I came to my senses. “What do you need me to do? I can drive over there now. I can pick up Jennifer and Louise after school. Keep them if you want me to. I can help, do whatever you need. I am so sorry. This is so terrible for you.”

“I have to go—nurse calling me. I’ll call you back later.”

And then my tears began. Brian was the son every parent wanted: kind, caring, gentle, an honor student, president of his class. I needed to be ready to do whatever I could when she called back. I handed my credit card to the clerk, and she gave me the receipt to sign.

The clerk had waited patiently while I was on the phone. She handed me a tissue from a box by her register. “I know something terrible has happened in your life and I am truly sorry,” she said. 

She reached up to one side of her hair and unclipped several dark grey feathers that I hadn’t noticed until then. “Something horrific happened to me several years ago,” she said, and someone gave me these feathers to clip in my hair.
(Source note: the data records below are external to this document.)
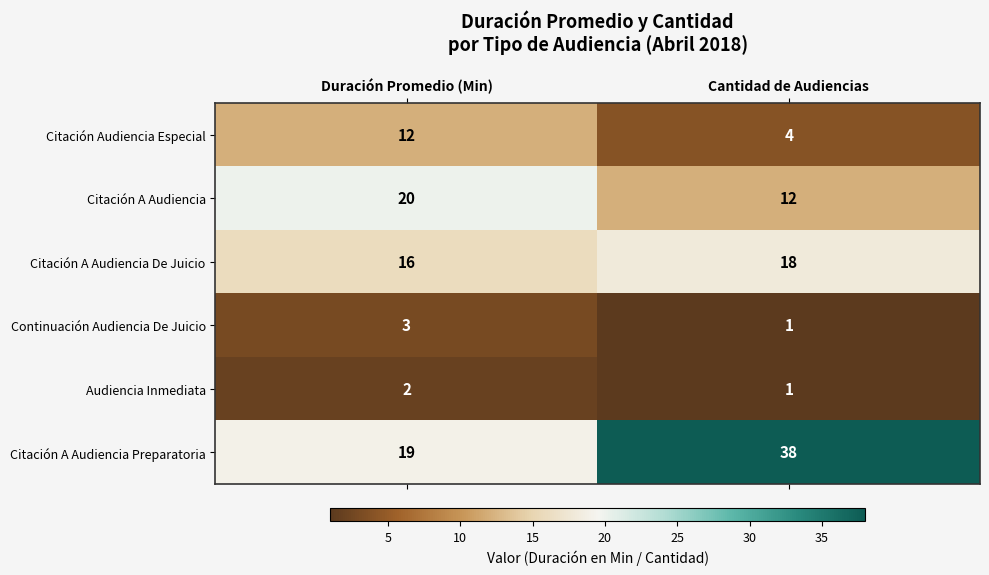

What is the greatest value displayed?

38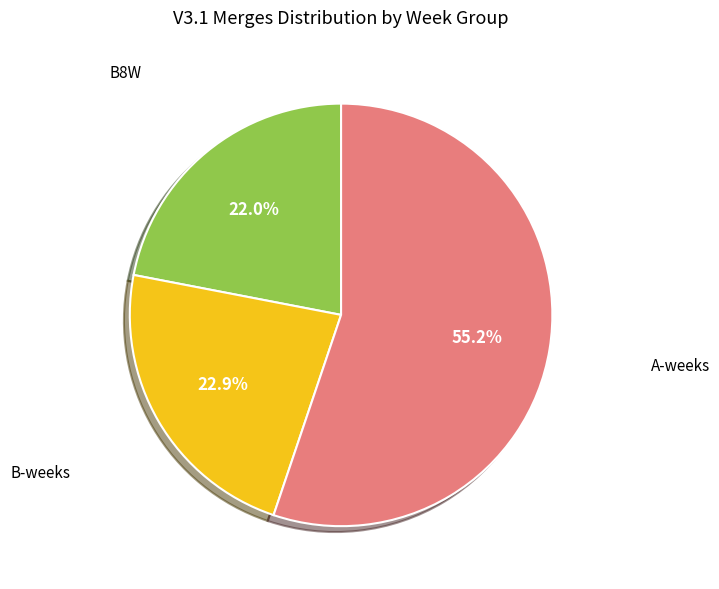

Does any single category account for the majority?

Yes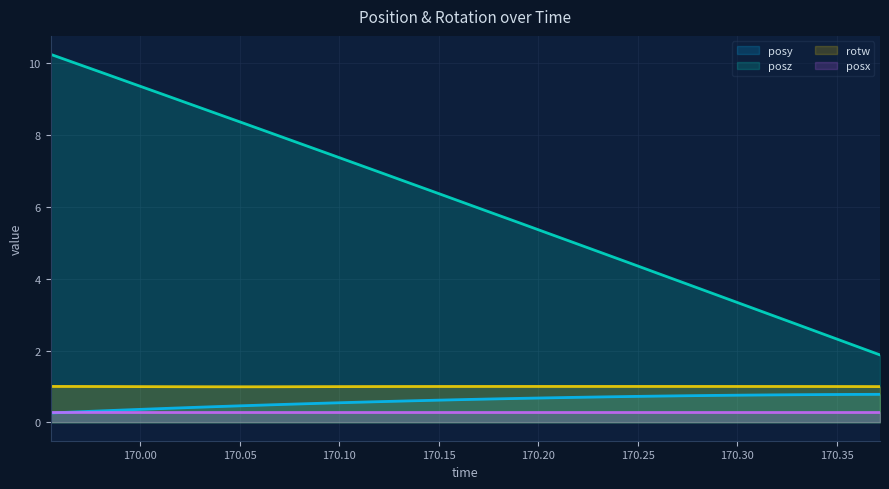

Which series has the largest total across all categories?

posz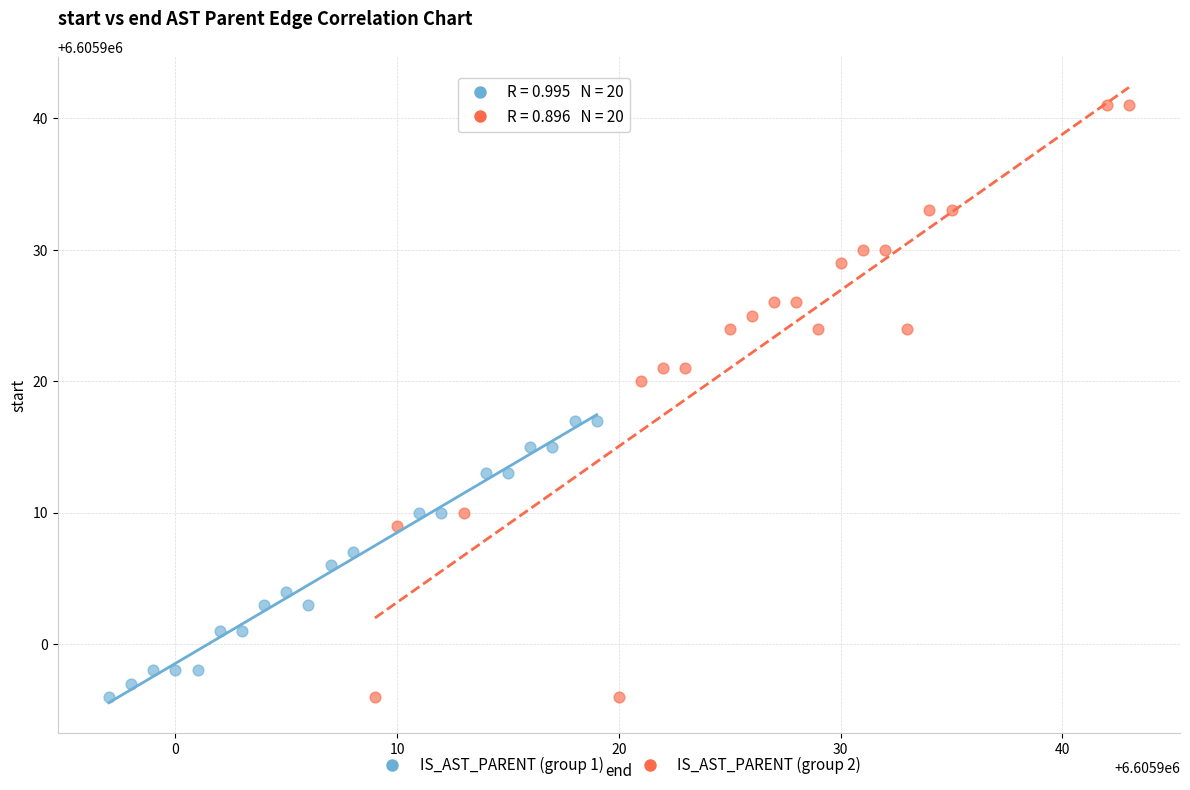

What are all the series names shown in the legend?

IS_AST_PARENT (group 1), IS_AST_PARENT (group 2)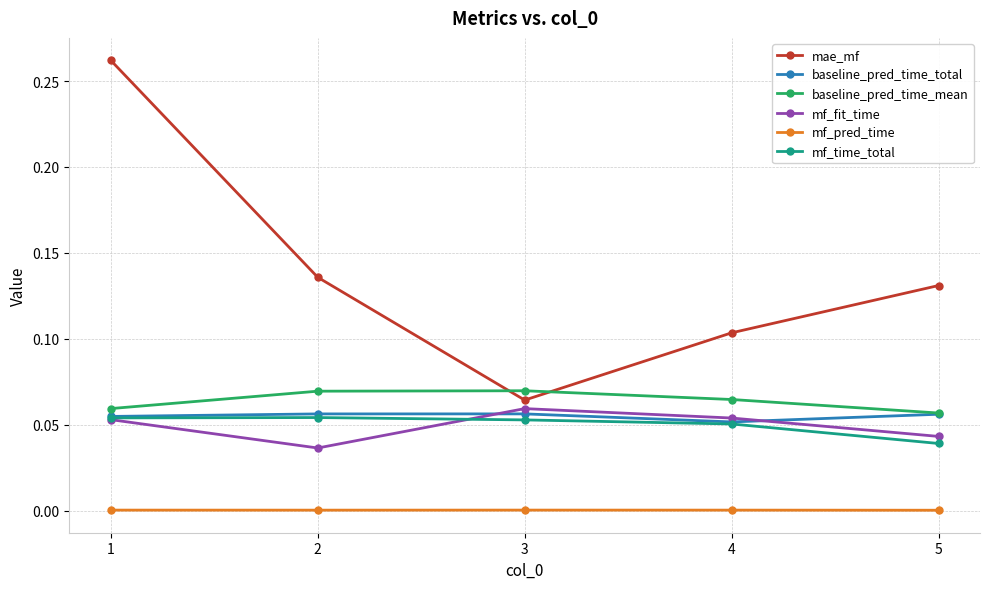

Which series has the largest total across all categories?

mae_mf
They are feathers from dark angels, angels that are warriors, angels that protect us during hard times. Please give these to the people in your life who are troubled right now. Tell them that they are feathers from warrior angels.  They were passed on to me by someone who said, ‘One day, you will meet someone else who needs the help of warrior angels. Please pass these feathers on when you meet that person.’ I have had these feathers for more than five years, wash and dry them regularly, and wear them occasionally. I am glad to help, even in this very small way.”

I was overwhelmed by this gesture of kindness from a stranger. The feathers were soft and obviously cared for with gentle hands. In my mind, angels were wonderful story book images, inspired by imagination and creativity. I knew my friend would see them, not in a religious sense, but in a similar way. But whether angels are part of a heavenly sphere, or part of a creative imagination, those dark feathers, a gift from a stranger, symbolized empathy, caring, and love.

I gave those feathers to my friend later that day after I picked up her children at school. She had come home from the hospital when Brian had stabilized. Even though the feathers and their story brought tears and high emotion, she gladly clipped them into her hair.

 As Brian recovered, his mother gave him the feathers and told him of their origin. When he was recuperating, he called to say thank you. His voice broke as he expressed how touched he was by this gift of strength from a stranger. Later he told me that the feathers went with him to college and that he was prepared to pass them on to someone in need of a warrior angel.